2ヶ月半頃まで来ると、やはり顔面のピリピリとした痛みと口角炎、肌の乾燥感がどんどん強くなってきて、保湿も徹底していましたが、改善なく、一度、皮膚科(イソトレチノインの処方は行っていないクリニック)を受診しました。口角炎に対してステロイド軟膏(ジフルプレドナート軟膏)が処方されただけで終わりましたが・・・塗ってもあまり変わりませんでした。(もはや受診した意味があったのかわからない・・・)

3ヶ月頃には症状が強いので1回20mgを2日に1回隔日投与)に自分で変更しました。ここまで減らすと少し症状はマシになりました。もちろん、嬉しいことにニキビは一つもできなくなり、顔面の毛穴の黒ずみなどはきれいになくなり、その状態を維持していました。ただ、薬剤師としてはあるまじき行為ですが、人間の性(さが)なのでしょうか・・・内服が面倒になってきてしまい、3ヶ月半頃にフェードアウト、中断してしまいました・・・(日頃あれだけ、患者さんに薬をちゃんと続けるように説教している立場なのに、その自分がやめてしまうとはなんともお恥ずかしい話です・・・イソトレチノイン錠も余ってしまい、もったいないことをしました・・・)

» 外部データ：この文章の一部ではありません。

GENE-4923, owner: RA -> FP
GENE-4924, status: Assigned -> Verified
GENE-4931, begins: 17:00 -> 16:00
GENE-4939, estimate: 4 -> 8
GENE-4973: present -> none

こんな感じで約3ヶ月半の私のイソトレチノイン治療は幕を降ろしました。顔面の痛みであったり、赤みであったりは、治療終了後には緩やかに消失していきました。それからは、ニキビもほとんどできなくなり、毛穴の黒ずみなどもほとんどできない状態を10年以上保てています(ストレスや不摂生をするとぽつぽつできることは時々ありますが・・・)。なお、私の場合はこれで完結してしまったので、再投与は行っていません。現在はサリチル酸塗布と保湿を行っている程度です。(サリチル酸治療については別途記載)

正直何年もニキビ肌、オイリー肌に苦しんでいた自分の顔の性質が根本的に変わってしまったので、イソトレチノインとは素晴らしい薬だと感じました。本音としては、もっと早く使っていれば良かったと感じています。

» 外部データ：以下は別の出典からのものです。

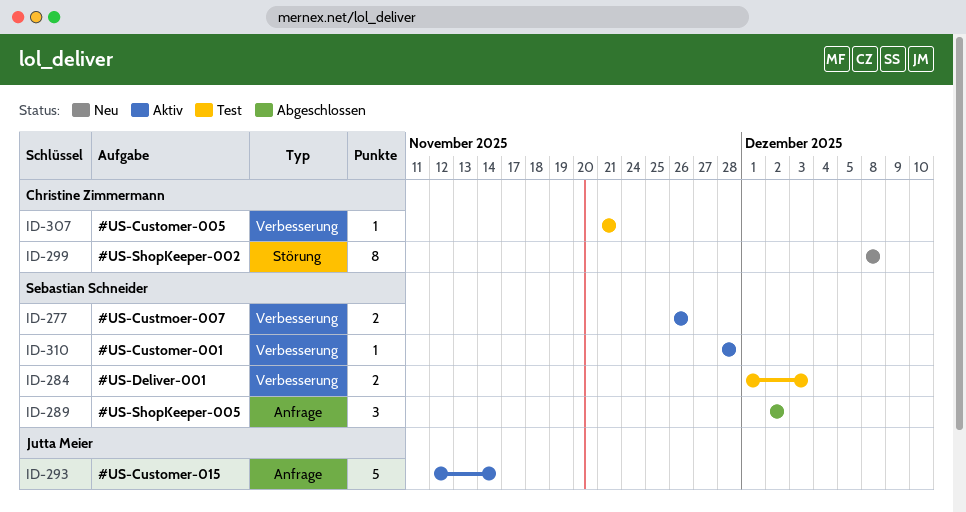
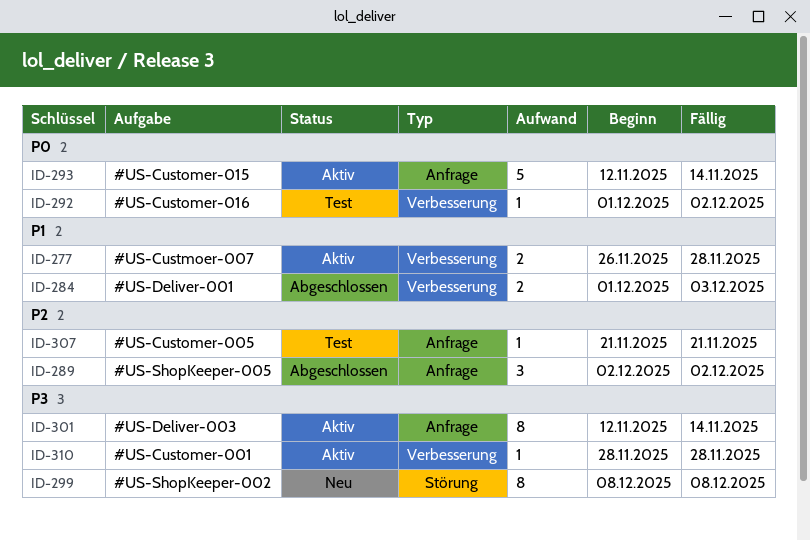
ID-277, due: Nov 26 -> Nov 28
ID-284, status: Test -> Abgeschlossen
ID-292: none -> present
ID-301: none -> present
ID-307, label: Verbesserung -> Anfrage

私は大人になってから使用しましたが、高校生の思春期ニキビは更にひどかったので、ニキビ跡のクレーターなどもわずかに残ってしまっています。中学生、高校生など、本当に深刻にニキビが進行するもっと早い段階で使用するべきだったかもしれません。この記事をお読みのあなたが、もしニキビに悩み、イソトレチノインに関心があり、避妊が可能な状況であれば、一度調べてみて頂きたいと思います。

まとめ

・イソトレチノインの難治性ニキビに対する絶大な治癒力について
・絶対に避妊する必要がある(催奇形性
・個人、クリニックの二通りのやり方がある
・保険適応外のため、用法用量を理解しながら、責任を持って使用する。
・実際にイソトレチノインを服用してみて(体験談)
 ・・・もっと早く使っていれば良かった・・・

最後に厚生労働省からイソトレチノインの国内使用における注意喚起が出されています。個人で使用されるにも、クリニックで使用されるにも、必ず避妊は行い、副作用も理解した上で使用を行いましょう。その点さえ、クリアしてしまえば、素晴らしいニキビ治療効果が得られるでしょう。

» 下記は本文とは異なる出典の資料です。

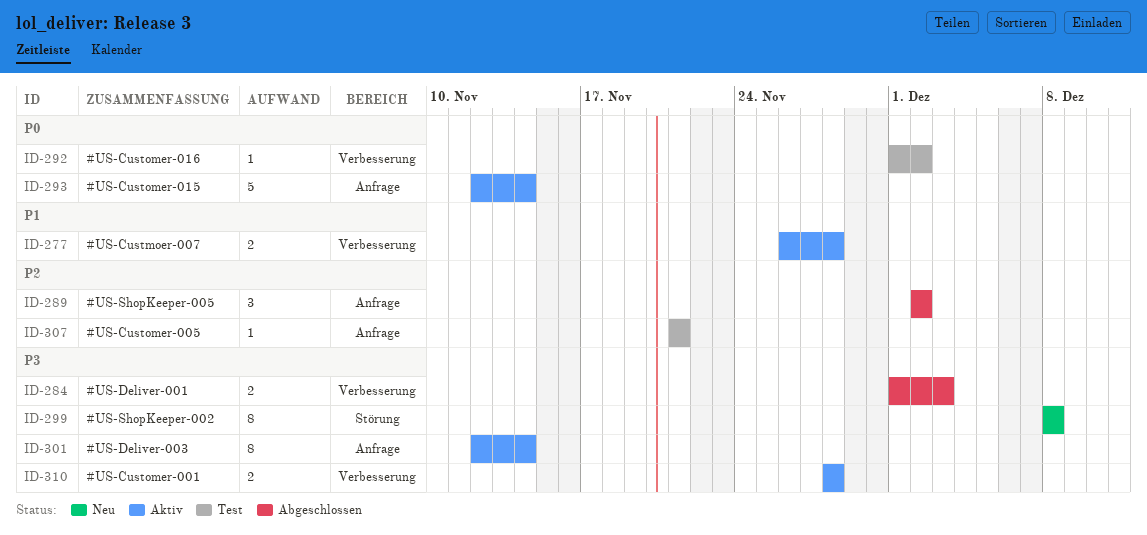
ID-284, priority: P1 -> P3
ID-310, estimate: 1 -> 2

アキュテイン(ACCUTANE)(わが国で未承認の難治性ニキビ治療薬)に関する注意喚起について |厚生労働省
アキュテイン(ACCUTANE)(わが国で未承認の難治性ニキビ治療薬)に関する注意喚起について について紹介しています。

本記事はあくまでも薬剤師としての私見であり、身の安全を保証するものではなく、イソトレチノインを使用した際に有害事象が生じた場合には責任を負いかねます。副作用の危険性について理解した上で、イソトレチノインを使用する場合は自己責任での治療を行って下さい。ご心配な方は、イソトレチノインを使用できるクリニックへの受診をお勧めします。